2017年9月28日木曜日

量子意識

アントン・ツァィリンガー(Anton ZeilingerUniversity of Vienna)は光子を144km離れた2地点間でテレポートさせる実験に成功した。この実験では量子が遠隔で作用したしたことが判った。しかしなぜ量子が遠隔で作用するのかについては今のところ証明不可と言われている。理論的には人間も量子で出来ているので人間をテレポートさせることは可能であると言う。

 発射された光子が二つのスリットを通り抜けた時、光子の波動性による干渉縞が生じる。この干渉縞が人間の意識で変化するかどうか実験が行われた。ノエティック科学研究所(Institute of Noetic Sciences)のディーン・レイディン(Dean Radin)は科学的な実験を行った。その結果、人間がそのスリットを通り抜ける光子に意識を集中させると、その集中を始めた3秒後にその干渉縞に明らかに変化が起きた。この実験には延べ250人が参加し、有意な結果が得られたという。しかしこれは非常に不思議な現象である。

 アインシュタインは「重力は時空の歪みやさざ波により生じる」と言った。一方エドワード・ウィッテン(Edward WittenInstitute for Advanced Study(日本語の名称:プリンストン高等研究所)は1995年に超弦理論を修正したM理論を提唱した。これによりアインシュタインの一般相対性理論と量子理論が統一されることになった。

アインシュタインの重力と量子力学の強い力・電磁気力(原子の内部で陽子と中性子を結び付けている力)・弱い力(放射性崩壊を司る力)の四つの力がM理論により統一的に説明できるようになった。後は実験でこの統一的理論を実証することが残っている。因みに重力は質量ゼロの粒子Gravitonにより伝えられる。カリフォルニア工科大学(California Institute of Technology)とマサチューセッツ工科大(MIT)などの研究チームは20159月、巨大観測装置LIGOで重力波を検出したと発表している。
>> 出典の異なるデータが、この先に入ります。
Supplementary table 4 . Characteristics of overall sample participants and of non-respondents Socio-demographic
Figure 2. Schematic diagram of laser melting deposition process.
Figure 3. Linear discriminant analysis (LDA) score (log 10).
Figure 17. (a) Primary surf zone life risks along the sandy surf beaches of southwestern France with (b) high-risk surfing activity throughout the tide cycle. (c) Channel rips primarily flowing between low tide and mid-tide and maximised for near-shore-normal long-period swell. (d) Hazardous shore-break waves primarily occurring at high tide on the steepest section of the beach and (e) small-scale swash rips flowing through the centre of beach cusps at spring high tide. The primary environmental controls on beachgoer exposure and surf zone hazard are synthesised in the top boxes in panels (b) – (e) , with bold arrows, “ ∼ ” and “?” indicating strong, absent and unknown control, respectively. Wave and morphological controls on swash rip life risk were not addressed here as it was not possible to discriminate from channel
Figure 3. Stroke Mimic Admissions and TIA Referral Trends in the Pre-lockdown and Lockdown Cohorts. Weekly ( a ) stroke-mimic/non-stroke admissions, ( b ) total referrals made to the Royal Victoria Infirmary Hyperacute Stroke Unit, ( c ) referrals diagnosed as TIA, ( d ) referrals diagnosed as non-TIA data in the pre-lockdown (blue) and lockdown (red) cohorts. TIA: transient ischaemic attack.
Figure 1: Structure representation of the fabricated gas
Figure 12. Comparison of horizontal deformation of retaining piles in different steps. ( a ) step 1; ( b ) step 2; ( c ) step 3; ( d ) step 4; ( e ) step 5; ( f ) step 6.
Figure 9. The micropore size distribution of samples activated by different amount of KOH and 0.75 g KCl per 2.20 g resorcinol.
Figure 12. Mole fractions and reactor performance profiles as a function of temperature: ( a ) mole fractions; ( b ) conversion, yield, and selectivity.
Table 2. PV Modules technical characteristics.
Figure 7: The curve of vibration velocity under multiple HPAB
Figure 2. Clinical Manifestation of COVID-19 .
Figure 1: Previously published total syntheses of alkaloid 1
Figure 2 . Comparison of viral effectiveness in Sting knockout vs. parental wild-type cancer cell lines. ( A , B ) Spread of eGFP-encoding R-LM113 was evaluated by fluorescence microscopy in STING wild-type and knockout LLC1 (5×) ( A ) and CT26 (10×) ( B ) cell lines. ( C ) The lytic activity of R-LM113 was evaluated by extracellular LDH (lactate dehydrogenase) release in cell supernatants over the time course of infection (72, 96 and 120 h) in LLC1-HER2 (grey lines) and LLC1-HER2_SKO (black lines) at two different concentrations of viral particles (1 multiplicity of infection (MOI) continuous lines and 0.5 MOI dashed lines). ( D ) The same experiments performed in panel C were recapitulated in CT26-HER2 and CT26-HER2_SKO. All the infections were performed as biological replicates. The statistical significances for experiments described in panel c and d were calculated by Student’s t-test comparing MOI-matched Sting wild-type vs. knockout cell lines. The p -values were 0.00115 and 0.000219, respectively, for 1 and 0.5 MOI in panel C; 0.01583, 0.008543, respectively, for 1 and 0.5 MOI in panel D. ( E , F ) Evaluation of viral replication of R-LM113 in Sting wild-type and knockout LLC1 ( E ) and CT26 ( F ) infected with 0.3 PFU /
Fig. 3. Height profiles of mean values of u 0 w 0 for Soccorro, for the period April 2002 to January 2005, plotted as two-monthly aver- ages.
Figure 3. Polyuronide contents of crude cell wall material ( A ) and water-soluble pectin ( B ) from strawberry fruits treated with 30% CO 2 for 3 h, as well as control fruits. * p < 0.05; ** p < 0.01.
 M理論では宇宙は11次元でできているという。人間の脳は4次元だけ認識できるように進化してきたが超弦理論を発展させたM理論の登場により、我々の宇宙はBRANE と呼ばれる幕のように見える物体の中に存在していることが判ったと言う。BRANEは幕(MEMBRANE)から派生した用語である。BRANEはより高い次元の空間にひろがっていて、十分なエネルギーが与えられればBRANEは巨大な大きさに成長すると言う。

 「意識」は量子化されるか? もし「意識」が量子化されるならば「意識」は時間・空間を超越し、広大無辺・自由自在・融通無碍に量子として存在し得るだろうか? 過去に生きたある人の「意識」は現在に生きているある人に伝わるだろうか? もし伝わるとすれば、それは意識の「共鳴・共振」なのか?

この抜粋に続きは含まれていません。